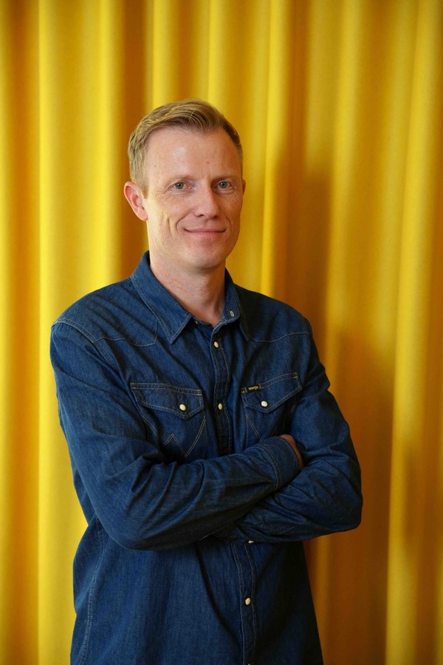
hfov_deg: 22.4
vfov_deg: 33.0
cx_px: 222
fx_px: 1120
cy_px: 332
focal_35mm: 61
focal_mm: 60.7
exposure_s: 1/125
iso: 800
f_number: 4
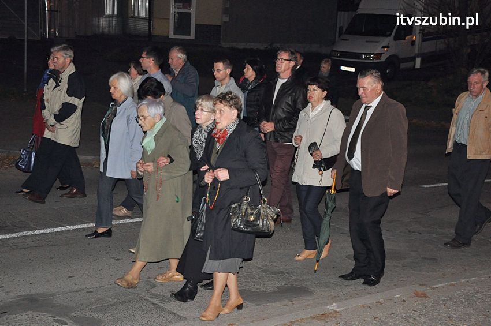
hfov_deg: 33.4
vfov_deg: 22.6
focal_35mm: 60
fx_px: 818
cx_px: 246
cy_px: 163
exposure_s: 1/60
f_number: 5
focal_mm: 40
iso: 2000
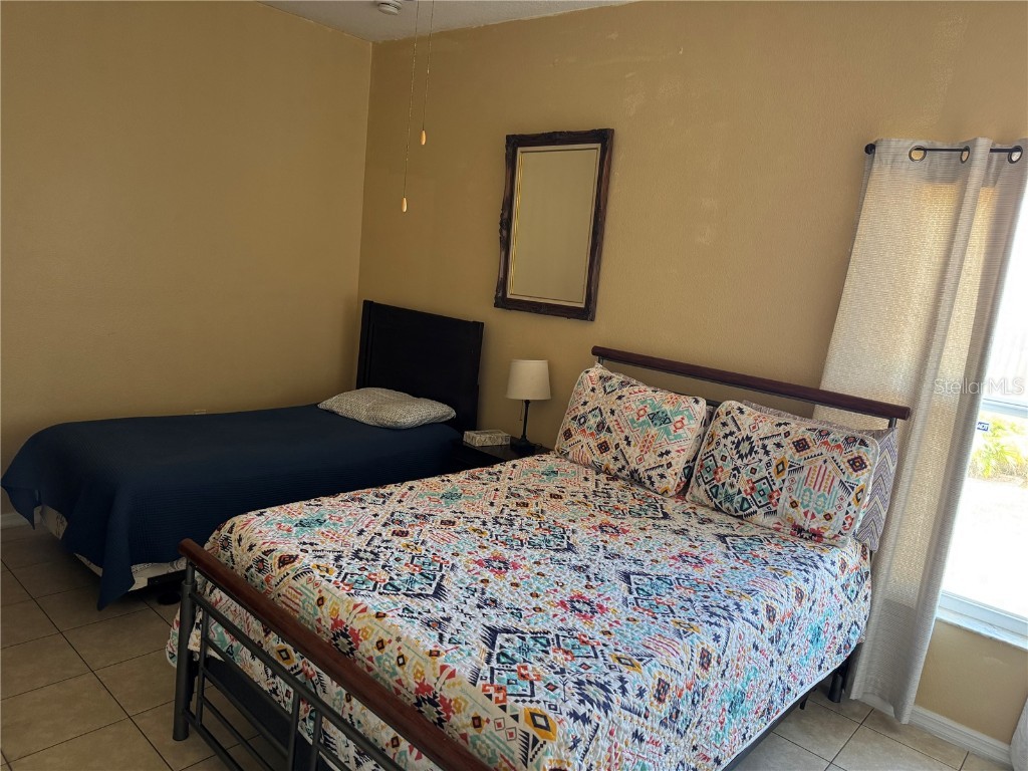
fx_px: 713
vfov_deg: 56.8
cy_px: 386
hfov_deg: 71.6
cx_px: 514
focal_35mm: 24
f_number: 1.78
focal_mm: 6.76
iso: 250
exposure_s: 1/60
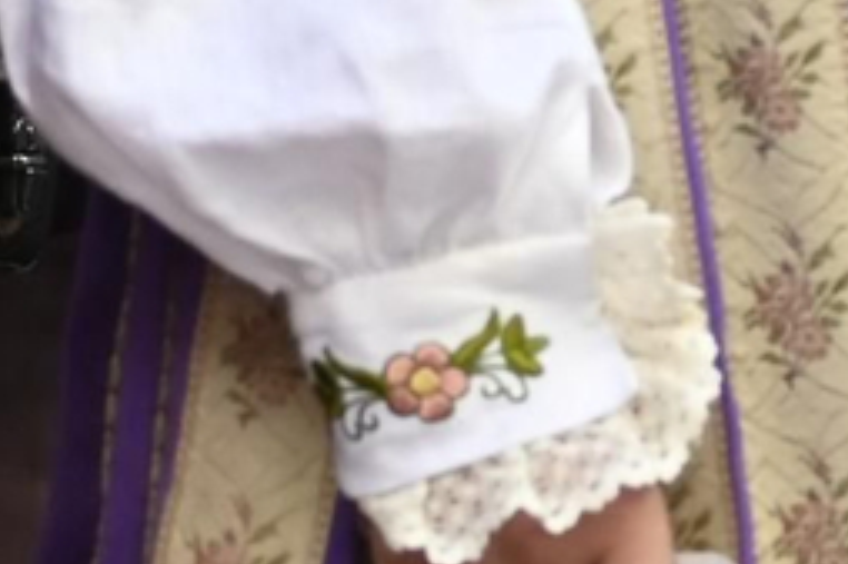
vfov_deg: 1.8
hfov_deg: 2.6
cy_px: -828
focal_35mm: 775
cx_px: 1709
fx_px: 18243
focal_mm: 82
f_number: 5.6
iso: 500
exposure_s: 1/320
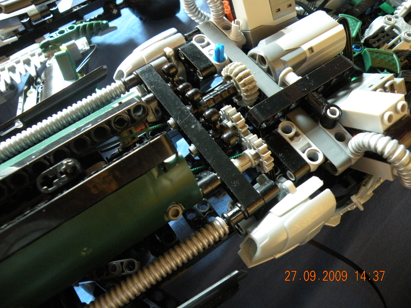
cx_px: 206
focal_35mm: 27
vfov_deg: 51.4
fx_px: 321
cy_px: 154
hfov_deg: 65.3
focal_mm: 4.7
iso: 400
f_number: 2.8
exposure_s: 1/27.6
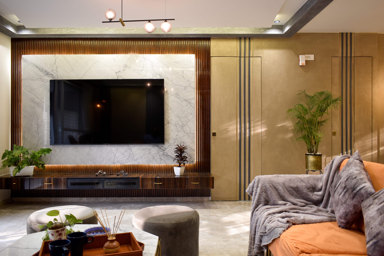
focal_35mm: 27
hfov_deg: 67.4
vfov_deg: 47.9
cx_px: 192
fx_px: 288
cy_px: 128
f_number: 4.5
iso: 400
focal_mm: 18
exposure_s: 1/80
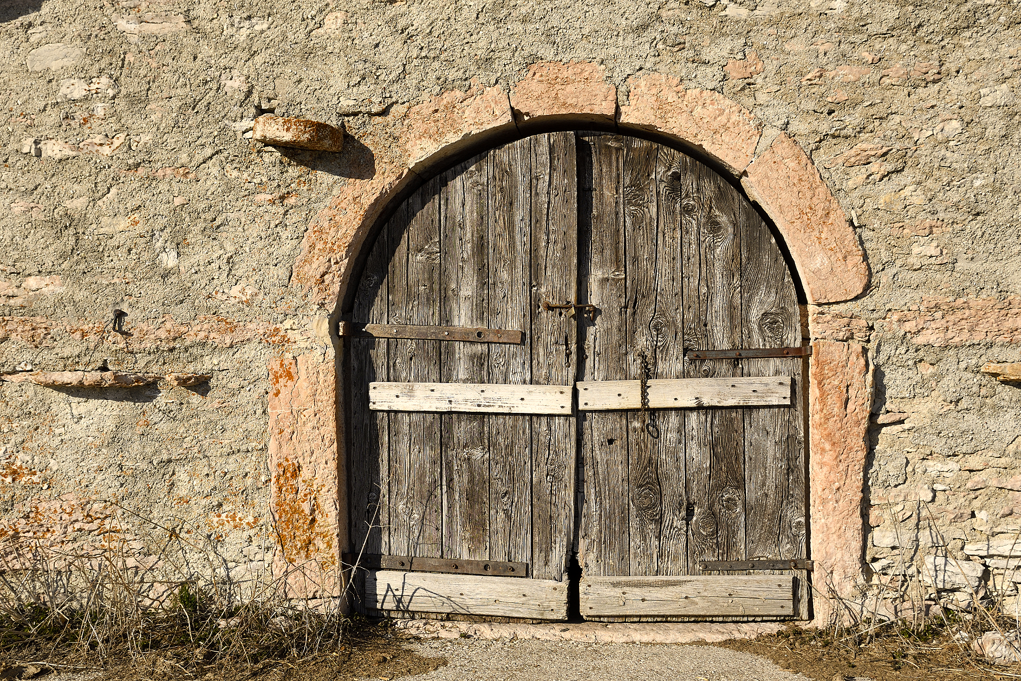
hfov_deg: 46.4
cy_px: 340
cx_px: 510
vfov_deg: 31.9
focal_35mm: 42
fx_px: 1191
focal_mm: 28
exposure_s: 1/400
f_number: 9
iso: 100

::::::

TO-DO ITEM |
A faithful copy of every entry is needed, omitting each image.

PROBLEM SOLUTION |
hfov_deg: 22.4
vfov_deg: 33.0
cx_px: 222
fx_px: 1120
cy_px: 332
focal_35mm: 61
focal_mm: 60.7
exposure_s: 1/125
iso: 800
f_number: 4
hfov_deg: 33.4
vfov_deg: 22.6
focal_35mm: 60
fx_px: 818
cx_px: 246
cy_px: 163
exposure_s: 1/60
f_number: 5
focal_mm: 40
iso: 2000
fx_px: 713
vfov_deg: 56.8
cy_px: 386
hfov_deg: 71.6
cx_px: 514
focal_35mm: 24
f_number: 1.78
focal_mm: 6.76
iso: 250
exposure_s: 1/60
vfov_deg: 1.8
hfov_deg: 2.6
cy_px: -828
focal_35mm: 775
cx_px: 1709
fx_px: 18243
focal_mm: 82
f_number: 5.6
iso: 500
exposure_s: 1/320
cx_px: 206
focal_35mm: 27
vfov_deg: 51.4
fx_px: 321
cy_px: 154
hfov_deg: 65.3
focal_mm: 4.7
iso: 400
f_number: 2.8
exposure_s: 1/27.6
focal_35mm: 27
hfov_deg: 67.4
vfov_deg: 47.9
cx_px: 192
fx_px: 288
cy_px: 128
f_number: 4.5
iso: 400
focal_mm: 18
exposure_s: 1/80
hfov_deg: 46.4
cy_px: 340
cx_px: 510
vfov_deg: 31.9
focal_35mm: 42
fx_px: 1191
focal_mm: 28
exposure_s: 1/400
f_number: 9
iso: 100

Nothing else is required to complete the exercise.